** EXERCISE INSTRUCTIONS **
Each line of the material that mentions the word "lines" is to be copied.

○ ○ ○ ○

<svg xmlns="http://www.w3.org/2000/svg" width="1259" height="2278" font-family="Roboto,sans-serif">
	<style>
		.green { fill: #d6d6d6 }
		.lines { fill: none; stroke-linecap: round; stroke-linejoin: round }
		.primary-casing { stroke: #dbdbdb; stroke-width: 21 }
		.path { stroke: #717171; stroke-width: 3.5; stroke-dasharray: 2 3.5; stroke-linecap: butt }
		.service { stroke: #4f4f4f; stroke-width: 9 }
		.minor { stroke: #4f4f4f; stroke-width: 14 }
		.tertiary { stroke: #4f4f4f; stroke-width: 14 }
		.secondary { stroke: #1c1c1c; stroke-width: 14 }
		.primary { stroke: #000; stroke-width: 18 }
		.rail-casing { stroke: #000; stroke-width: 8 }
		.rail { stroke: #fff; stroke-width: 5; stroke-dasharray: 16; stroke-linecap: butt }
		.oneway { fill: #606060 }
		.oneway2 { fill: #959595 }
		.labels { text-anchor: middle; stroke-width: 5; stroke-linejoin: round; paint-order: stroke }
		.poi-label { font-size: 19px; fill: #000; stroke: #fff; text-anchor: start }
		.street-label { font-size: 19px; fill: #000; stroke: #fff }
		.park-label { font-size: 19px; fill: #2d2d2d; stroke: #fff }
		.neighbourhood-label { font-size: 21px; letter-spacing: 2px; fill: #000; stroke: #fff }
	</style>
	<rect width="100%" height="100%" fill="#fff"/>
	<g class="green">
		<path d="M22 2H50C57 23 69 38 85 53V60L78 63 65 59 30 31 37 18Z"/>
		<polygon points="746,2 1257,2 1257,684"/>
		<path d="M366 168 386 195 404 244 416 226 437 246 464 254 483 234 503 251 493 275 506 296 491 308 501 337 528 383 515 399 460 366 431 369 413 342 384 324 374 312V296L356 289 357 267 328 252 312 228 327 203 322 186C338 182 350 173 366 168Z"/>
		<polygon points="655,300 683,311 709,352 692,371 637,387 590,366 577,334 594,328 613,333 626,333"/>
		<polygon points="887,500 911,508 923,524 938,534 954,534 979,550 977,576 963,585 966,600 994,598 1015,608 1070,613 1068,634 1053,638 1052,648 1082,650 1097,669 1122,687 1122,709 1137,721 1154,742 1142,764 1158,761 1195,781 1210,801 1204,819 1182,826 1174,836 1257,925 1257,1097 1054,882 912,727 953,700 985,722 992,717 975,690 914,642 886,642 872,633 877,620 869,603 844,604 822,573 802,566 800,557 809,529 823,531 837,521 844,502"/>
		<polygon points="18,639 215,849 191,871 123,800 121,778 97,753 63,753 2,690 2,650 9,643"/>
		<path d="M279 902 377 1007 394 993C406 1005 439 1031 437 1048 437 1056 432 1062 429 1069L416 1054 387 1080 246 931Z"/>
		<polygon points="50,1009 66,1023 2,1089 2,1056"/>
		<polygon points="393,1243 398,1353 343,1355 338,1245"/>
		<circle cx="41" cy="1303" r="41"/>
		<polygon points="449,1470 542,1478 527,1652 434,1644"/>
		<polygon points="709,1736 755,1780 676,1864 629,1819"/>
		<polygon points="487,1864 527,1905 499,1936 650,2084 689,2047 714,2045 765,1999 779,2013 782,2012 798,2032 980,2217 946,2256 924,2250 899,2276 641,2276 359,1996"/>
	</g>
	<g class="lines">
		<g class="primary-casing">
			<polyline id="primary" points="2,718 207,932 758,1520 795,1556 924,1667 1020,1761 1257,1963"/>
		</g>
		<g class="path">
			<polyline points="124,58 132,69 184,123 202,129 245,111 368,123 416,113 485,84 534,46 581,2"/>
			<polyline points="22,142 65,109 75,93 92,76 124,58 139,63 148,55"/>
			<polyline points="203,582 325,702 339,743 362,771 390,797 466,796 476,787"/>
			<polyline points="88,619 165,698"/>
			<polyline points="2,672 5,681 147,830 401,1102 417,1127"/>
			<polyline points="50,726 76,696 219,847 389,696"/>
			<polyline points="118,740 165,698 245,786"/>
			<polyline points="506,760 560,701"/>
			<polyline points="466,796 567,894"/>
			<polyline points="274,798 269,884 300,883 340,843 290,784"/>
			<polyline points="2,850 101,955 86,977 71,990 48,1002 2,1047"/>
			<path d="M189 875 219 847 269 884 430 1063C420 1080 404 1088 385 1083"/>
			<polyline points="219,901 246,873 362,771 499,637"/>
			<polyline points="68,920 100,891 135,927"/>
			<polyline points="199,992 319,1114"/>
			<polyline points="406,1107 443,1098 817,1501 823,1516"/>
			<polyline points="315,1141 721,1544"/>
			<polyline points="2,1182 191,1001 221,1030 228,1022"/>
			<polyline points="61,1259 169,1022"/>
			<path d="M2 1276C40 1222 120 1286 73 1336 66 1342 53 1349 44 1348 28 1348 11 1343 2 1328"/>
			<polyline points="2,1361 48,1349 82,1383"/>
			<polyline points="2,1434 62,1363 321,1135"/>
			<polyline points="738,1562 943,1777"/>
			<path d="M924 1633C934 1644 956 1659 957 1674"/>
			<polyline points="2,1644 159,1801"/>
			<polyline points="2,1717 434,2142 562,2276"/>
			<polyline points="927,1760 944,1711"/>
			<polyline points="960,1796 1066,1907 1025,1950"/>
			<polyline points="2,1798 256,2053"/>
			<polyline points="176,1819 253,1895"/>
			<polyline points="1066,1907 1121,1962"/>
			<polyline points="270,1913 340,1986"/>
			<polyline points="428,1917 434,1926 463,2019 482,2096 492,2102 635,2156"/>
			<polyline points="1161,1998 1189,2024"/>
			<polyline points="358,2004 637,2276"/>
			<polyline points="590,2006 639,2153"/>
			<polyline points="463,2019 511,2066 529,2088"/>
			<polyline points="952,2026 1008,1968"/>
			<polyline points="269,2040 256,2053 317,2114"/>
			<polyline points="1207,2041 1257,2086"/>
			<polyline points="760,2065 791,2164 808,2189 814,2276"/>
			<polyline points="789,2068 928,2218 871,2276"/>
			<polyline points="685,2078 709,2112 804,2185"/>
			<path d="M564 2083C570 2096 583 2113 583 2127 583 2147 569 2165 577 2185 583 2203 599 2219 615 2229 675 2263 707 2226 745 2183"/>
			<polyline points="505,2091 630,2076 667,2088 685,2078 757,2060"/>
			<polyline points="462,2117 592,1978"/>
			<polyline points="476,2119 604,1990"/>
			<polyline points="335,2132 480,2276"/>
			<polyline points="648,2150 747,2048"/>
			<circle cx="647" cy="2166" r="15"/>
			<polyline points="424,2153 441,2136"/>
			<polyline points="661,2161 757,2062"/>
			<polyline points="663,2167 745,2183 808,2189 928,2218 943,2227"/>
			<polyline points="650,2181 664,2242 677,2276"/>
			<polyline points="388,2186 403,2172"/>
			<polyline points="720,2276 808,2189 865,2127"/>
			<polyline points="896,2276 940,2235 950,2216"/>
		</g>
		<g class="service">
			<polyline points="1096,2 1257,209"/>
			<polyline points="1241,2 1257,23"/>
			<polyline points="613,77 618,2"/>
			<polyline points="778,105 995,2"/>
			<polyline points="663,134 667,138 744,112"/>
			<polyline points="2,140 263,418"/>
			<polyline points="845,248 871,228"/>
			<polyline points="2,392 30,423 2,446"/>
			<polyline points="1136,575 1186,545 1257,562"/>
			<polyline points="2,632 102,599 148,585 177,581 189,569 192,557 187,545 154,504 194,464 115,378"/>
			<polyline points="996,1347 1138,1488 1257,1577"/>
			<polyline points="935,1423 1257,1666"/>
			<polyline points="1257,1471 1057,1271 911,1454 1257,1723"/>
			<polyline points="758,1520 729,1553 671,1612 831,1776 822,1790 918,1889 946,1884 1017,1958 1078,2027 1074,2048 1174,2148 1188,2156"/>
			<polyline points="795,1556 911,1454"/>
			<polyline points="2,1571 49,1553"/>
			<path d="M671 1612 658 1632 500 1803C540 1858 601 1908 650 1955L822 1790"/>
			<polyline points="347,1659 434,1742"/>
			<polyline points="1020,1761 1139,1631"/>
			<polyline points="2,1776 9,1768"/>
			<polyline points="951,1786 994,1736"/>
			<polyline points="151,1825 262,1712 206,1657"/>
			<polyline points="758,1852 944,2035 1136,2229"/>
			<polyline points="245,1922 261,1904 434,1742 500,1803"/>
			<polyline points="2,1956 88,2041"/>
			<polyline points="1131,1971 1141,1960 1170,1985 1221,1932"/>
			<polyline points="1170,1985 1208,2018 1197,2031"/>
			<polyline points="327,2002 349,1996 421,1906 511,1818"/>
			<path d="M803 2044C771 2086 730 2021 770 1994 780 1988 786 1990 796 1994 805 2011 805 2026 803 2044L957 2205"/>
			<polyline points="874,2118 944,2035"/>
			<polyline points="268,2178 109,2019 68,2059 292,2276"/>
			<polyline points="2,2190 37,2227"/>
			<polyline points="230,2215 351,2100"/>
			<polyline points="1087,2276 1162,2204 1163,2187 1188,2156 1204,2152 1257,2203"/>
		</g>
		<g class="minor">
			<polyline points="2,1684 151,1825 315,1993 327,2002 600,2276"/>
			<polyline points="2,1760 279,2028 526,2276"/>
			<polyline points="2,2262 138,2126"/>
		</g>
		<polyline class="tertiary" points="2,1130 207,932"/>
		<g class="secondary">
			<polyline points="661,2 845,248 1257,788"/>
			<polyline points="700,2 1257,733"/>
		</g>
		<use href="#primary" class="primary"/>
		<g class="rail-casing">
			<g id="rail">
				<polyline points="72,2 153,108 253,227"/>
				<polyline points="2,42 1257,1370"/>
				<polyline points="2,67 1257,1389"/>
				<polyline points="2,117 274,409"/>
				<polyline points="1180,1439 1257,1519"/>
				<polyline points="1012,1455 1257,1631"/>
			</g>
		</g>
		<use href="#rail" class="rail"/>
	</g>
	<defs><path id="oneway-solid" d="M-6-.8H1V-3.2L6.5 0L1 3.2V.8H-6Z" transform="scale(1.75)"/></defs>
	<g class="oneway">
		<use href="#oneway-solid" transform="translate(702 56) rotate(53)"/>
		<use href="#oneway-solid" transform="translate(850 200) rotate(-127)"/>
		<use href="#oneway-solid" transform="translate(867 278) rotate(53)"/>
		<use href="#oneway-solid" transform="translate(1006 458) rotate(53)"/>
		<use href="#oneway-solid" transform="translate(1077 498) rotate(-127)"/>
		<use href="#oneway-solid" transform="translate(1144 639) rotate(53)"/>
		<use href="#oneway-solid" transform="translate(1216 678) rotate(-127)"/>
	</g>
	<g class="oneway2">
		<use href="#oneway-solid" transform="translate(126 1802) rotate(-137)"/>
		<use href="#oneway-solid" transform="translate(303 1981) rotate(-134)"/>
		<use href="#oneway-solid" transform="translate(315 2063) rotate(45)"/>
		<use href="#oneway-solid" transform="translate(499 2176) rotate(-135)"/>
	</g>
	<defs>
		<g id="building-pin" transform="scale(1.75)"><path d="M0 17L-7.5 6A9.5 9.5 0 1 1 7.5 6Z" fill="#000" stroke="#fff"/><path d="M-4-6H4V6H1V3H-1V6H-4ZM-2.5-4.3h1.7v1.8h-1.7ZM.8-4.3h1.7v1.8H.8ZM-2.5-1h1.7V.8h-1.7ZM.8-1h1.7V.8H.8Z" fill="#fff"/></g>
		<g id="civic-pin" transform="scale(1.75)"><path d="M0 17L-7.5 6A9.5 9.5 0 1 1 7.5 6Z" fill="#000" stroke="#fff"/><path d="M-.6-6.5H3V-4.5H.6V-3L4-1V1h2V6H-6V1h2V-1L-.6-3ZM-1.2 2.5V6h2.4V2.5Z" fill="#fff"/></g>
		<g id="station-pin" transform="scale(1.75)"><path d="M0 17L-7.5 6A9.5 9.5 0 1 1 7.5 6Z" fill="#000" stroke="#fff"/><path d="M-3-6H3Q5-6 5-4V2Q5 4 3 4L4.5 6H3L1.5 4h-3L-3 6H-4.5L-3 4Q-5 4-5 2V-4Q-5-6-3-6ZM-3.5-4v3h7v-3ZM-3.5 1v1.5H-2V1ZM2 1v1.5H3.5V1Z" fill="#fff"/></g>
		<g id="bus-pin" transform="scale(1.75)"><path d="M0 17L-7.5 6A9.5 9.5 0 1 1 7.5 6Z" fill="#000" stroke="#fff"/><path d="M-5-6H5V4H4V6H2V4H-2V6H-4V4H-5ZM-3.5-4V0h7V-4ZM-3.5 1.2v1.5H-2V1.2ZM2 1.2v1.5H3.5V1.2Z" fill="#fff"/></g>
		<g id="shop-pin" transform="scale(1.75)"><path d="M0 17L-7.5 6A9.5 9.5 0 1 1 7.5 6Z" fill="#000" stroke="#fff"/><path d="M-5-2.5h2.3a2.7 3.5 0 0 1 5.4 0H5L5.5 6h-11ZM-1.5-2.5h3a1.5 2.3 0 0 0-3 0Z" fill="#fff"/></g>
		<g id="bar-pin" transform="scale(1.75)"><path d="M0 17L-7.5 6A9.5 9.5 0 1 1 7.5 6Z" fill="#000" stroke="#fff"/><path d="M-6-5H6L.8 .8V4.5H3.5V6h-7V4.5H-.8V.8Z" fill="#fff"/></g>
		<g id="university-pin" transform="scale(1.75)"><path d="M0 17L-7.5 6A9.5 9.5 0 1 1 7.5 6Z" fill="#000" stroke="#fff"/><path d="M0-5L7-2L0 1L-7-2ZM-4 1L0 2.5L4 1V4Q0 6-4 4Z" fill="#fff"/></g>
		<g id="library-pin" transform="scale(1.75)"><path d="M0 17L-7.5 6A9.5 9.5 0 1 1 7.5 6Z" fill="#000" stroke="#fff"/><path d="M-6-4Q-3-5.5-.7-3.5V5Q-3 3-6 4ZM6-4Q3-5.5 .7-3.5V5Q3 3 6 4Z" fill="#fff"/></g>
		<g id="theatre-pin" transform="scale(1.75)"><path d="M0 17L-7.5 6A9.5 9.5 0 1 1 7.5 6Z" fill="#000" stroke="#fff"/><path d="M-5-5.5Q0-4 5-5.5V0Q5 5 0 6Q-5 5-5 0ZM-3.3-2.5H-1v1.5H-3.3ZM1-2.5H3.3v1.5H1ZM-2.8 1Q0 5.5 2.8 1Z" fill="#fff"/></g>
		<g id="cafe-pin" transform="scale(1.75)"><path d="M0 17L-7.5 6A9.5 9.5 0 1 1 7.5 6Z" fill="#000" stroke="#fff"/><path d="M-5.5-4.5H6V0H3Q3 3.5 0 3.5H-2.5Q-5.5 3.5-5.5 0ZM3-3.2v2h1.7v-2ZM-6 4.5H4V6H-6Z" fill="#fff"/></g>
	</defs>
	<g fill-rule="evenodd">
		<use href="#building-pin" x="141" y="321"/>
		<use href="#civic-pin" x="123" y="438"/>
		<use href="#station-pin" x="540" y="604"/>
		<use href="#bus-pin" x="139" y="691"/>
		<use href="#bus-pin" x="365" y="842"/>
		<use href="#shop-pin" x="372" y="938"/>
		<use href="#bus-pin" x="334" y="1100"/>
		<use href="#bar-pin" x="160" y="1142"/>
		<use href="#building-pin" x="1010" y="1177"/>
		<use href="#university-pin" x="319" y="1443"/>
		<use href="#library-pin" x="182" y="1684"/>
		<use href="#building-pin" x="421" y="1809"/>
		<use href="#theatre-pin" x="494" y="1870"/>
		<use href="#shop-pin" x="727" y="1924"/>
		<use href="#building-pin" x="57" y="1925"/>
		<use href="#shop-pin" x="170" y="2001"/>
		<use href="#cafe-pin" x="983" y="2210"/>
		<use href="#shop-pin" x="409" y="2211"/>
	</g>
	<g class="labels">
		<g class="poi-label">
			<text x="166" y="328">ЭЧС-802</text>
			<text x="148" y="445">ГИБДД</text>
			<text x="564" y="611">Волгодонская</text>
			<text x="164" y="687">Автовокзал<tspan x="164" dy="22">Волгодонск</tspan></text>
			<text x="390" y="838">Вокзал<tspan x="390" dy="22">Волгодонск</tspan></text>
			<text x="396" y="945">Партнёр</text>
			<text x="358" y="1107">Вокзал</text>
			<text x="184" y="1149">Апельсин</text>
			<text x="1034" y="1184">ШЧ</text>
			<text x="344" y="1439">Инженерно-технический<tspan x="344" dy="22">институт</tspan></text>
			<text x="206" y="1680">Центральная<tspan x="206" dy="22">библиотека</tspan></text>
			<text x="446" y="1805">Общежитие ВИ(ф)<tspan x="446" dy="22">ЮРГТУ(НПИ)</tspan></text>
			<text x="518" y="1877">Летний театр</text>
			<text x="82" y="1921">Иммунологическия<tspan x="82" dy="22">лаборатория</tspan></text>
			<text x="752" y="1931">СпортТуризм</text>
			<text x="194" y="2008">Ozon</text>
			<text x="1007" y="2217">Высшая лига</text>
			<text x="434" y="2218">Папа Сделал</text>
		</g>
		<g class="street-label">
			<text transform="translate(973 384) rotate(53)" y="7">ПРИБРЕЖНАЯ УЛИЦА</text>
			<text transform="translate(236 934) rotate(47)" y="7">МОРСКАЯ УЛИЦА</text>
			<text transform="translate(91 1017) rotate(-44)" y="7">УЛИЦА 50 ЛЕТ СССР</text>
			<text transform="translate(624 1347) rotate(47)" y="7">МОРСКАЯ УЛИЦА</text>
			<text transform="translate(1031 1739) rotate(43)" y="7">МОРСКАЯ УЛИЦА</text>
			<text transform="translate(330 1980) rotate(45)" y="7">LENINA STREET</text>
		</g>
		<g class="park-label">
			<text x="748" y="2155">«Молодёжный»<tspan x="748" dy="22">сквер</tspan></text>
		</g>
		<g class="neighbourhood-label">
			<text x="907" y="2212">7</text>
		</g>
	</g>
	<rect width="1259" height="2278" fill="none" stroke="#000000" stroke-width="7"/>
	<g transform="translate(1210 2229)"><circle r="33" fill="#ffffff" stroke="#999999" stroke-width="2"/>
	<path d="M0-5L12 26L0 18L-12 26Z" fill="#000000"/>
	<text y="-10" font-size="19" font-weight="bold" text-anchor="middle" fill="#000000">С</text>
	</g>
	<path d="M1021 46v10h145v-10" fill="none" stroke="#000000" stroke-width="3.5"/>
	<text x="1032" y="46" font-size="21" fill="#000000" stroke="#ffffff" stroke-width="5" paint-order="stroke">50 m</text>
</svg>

○ ○ ○ ○

** YOUR SOLUTION **
		.lines { fill: none; stroke-linecap: round; stroke-linejoin: round }
	<g class="lines">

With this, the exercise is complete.